--- DATA TO EXAMINE ---

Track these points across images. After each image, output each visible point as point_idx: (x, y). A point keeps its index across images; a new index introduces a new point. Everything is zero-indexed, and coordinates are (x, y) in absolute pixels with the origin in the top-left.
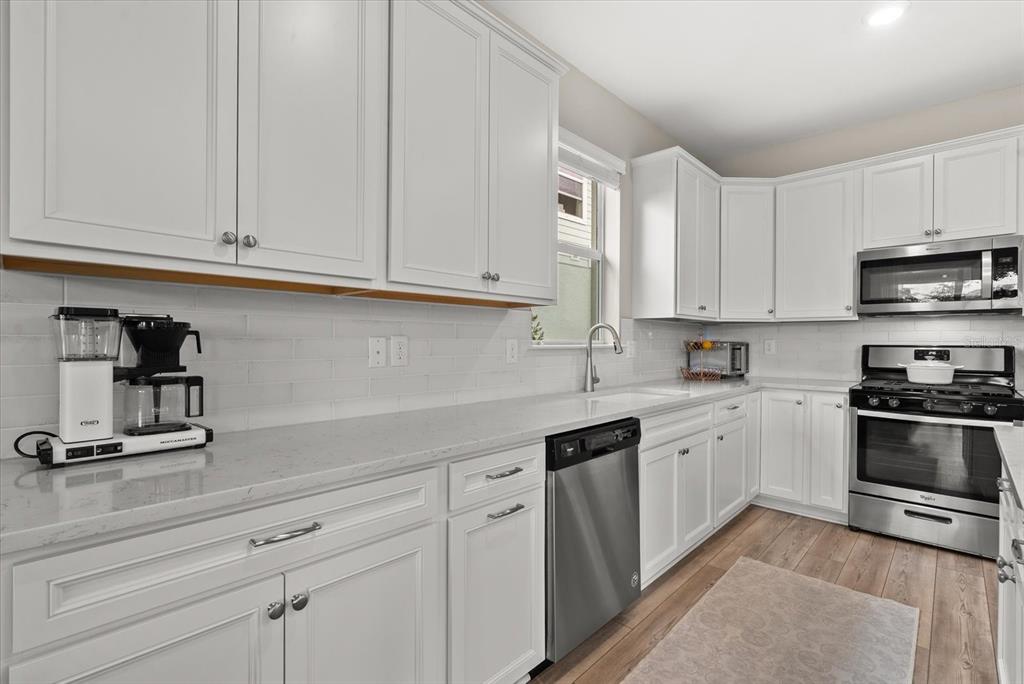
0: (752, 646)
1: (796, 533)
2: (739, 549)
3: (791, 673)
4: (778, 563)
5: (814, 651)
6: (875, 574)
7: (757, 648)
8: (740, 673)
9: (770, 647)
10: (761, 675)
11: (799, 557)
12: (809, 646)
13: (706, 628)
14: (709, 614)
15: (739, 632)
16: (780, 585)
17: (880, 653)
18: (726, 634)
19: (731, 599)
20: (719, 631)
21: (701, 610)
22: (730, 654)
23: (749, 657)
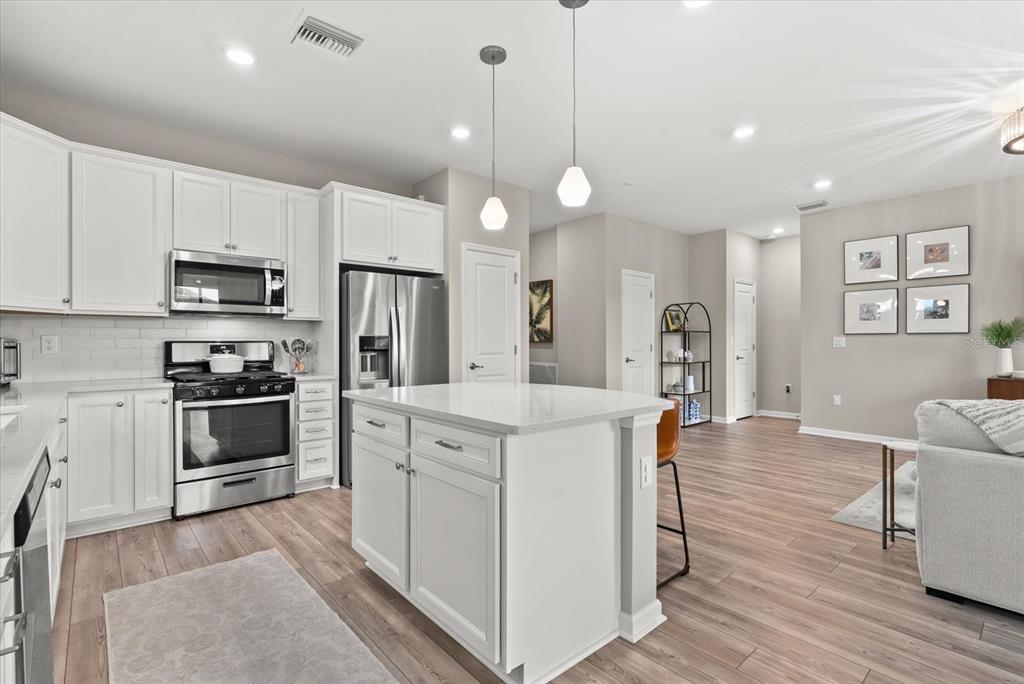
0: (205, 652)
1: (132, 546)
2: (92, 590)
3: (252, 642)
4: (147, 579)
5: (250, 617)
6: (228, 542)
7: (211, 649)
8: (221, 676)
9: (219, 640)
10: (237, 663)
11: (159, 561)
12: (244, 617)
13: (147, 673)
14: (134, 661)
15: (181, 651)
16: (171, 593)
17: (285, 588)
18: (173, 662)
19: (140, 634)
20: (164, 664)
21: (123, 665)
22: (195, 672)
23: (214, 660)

---
--- DATA TO EXAMINE ---

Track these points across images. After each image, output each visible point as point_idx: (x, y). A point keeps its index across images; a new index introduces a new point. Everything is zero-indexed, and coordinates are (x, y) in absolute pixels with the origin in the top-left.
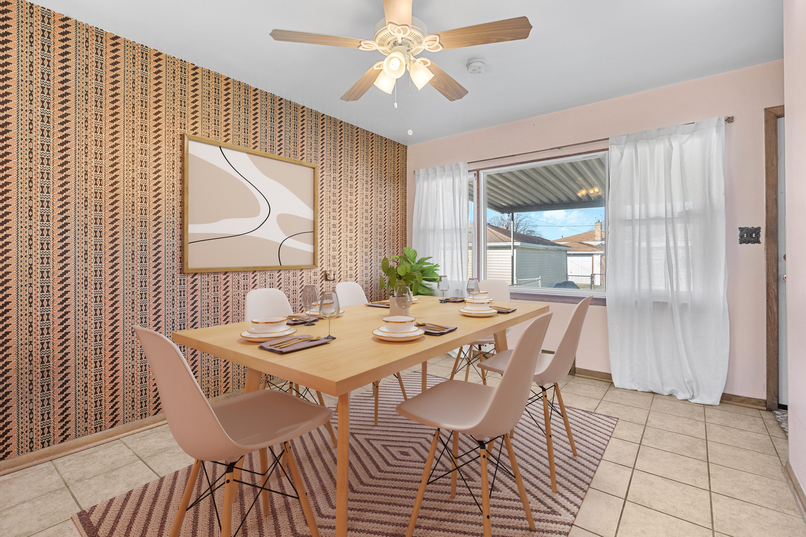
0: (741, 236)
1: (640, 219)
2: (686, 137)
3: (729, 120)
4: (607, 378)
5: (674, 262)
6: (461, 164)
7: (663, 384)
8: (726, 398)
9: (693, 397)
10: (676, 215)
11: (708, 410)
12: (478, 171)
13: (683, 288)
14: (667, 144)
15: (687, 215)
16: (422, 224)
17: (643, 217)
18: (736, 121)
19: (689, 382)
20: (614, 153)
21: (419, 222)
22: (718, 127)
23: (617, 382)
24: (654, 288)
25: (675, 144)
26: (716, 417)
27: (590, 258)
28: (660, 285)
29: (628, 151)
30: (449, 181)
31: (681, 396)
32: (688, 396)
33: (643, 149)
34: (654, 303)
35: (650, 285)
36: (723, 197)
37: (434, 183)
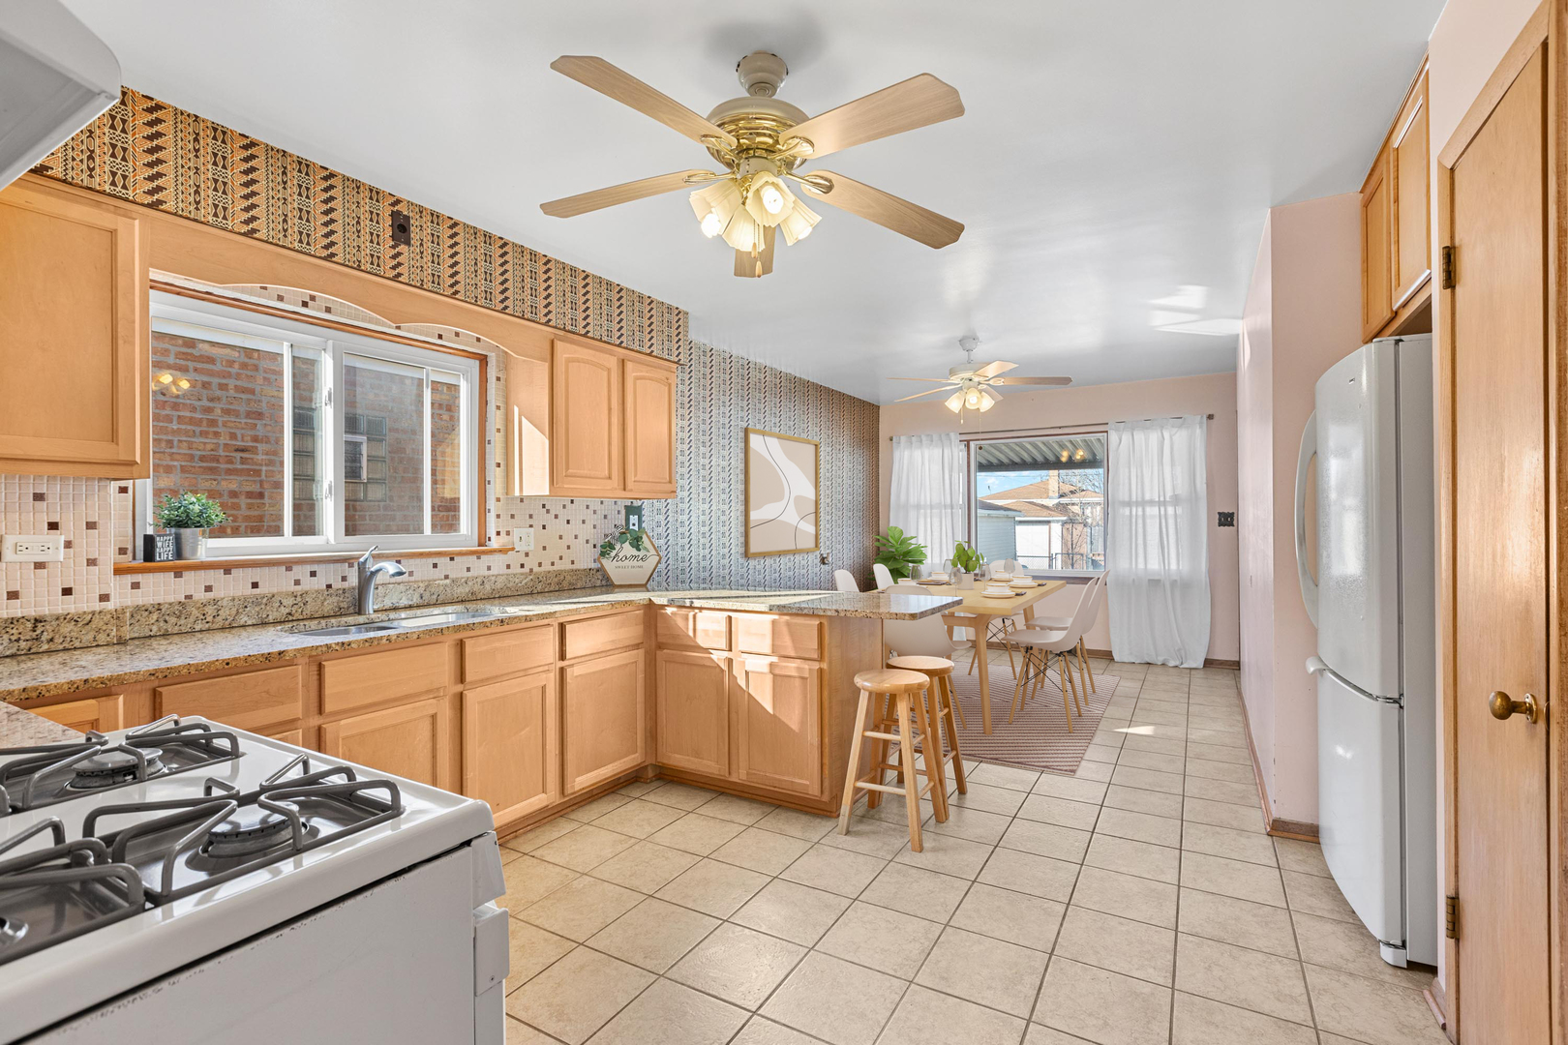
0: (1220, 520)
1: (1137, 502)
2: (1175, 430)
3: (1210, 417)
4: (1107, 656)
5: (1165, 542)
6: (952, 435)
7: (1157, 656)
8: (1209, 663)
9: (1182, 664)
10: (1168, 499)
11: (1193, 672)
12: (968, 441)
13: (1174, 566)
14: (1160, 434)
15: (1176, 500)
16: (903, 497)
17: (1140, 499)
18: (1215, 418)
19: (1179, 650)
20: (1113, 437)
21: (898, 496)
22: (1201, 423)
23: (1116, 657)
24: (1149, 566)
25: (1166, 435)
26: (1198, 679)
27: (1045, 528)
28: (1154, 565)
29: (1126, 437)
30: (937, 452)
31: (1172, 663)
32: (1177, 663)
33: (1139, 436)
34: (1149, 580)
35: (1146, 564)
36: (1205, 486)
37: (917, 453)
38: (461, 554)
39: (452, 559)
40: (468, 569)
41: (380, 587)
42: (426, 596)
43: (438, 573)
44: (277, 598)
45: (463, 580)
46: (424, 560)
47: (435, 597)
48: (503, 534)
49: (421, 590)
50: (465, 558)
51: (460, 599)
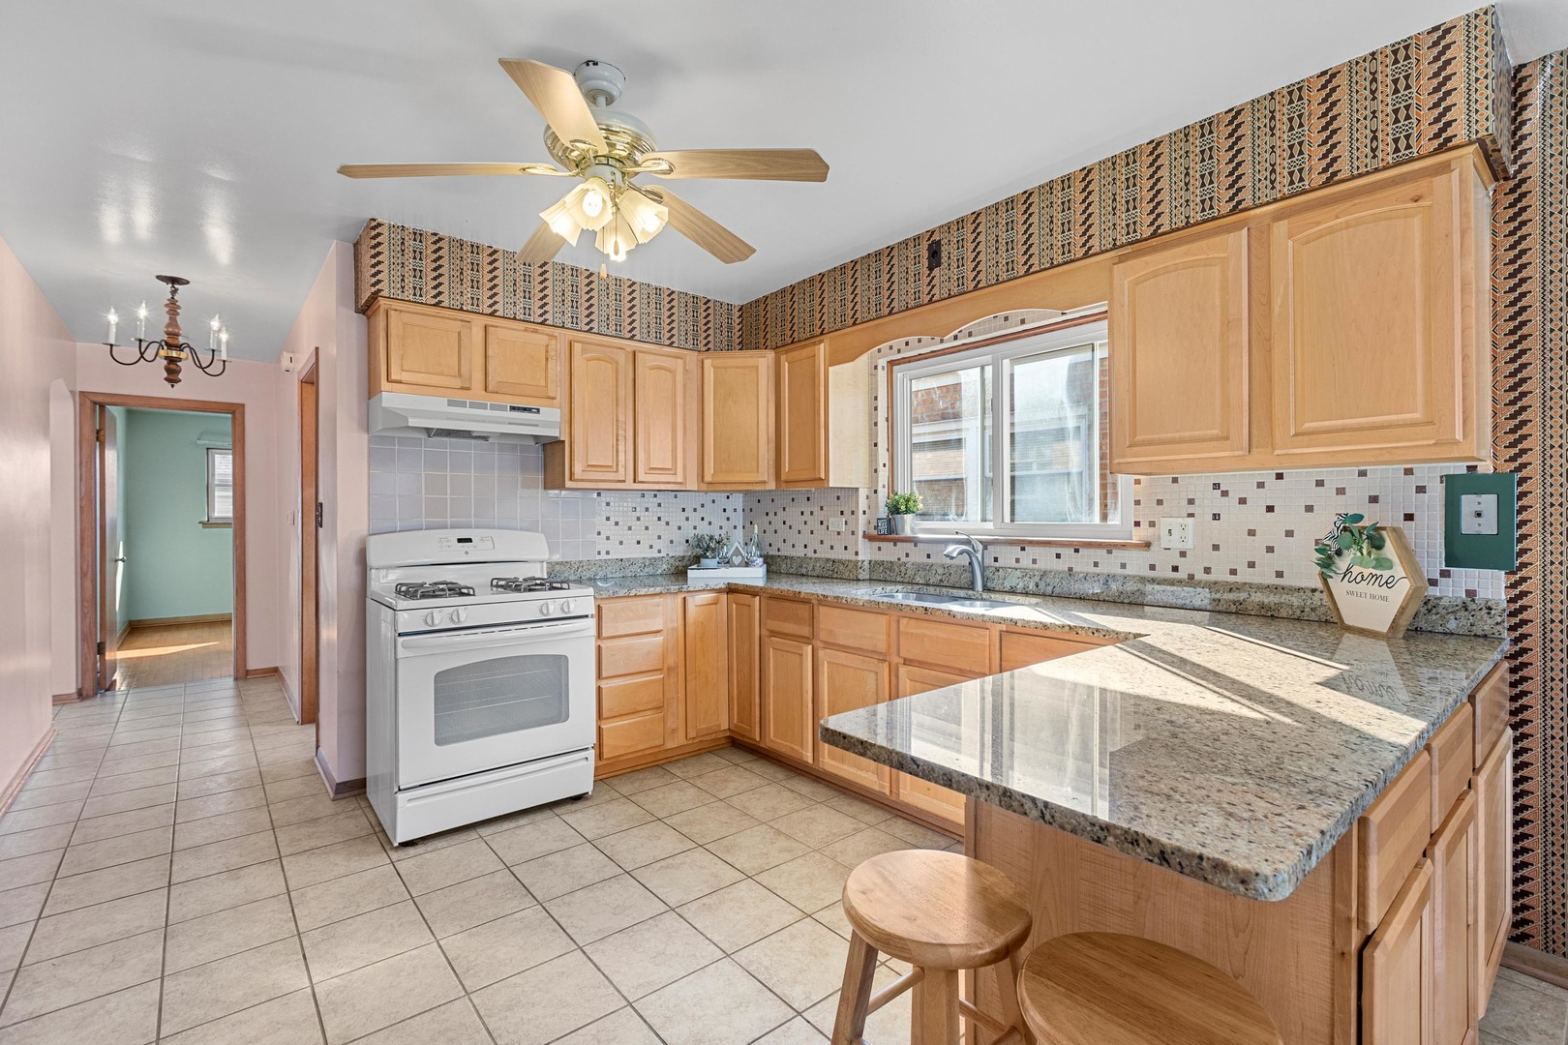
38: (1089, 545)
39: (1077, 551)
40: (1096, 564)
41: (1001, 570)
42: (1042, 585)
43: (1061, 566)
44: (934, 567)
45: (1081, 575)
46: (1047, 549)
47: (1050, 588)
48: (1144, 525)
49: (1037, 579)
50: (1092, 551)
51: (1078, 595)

---

WORK TASK »
Could you return exactly the stretch of the data above that starts at the line with "23: (617, 382)" and ends at the line with "36: (723, 197)", both lines included?

ANSWER »
23: (617, 382)
24: (654, 288)
25: (675, 144)
26: (716, 417)
27: (590, 258)
28: (660, 285)
29: (628, 151)
30: (449, 181)
31: (681, 396)
32: (688, 396)
33: (643, 149)
34: (654, 303)
35: (650, 285)
36: (723, 197)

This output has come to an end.